[Start of Attachment]
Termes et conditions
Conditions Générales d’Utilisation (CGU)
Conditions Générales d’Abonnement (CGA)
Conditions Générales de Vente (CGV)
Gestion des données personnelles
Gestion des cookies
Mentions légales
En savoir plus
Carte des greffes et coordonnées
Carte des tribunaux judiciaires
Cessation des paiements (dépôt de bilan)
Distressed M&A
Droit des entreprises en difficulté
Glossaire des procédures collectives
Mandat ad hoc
[End of Attachment]
» **What you have to do**: All lines holding the word "Générales" must be copied from the data.

» **Problem solution**:
Conditions Générales d’Utilisation (CGU)
Conditions Générales d’Abonnement (CGA)
Conditions Générales de Vente (CGV)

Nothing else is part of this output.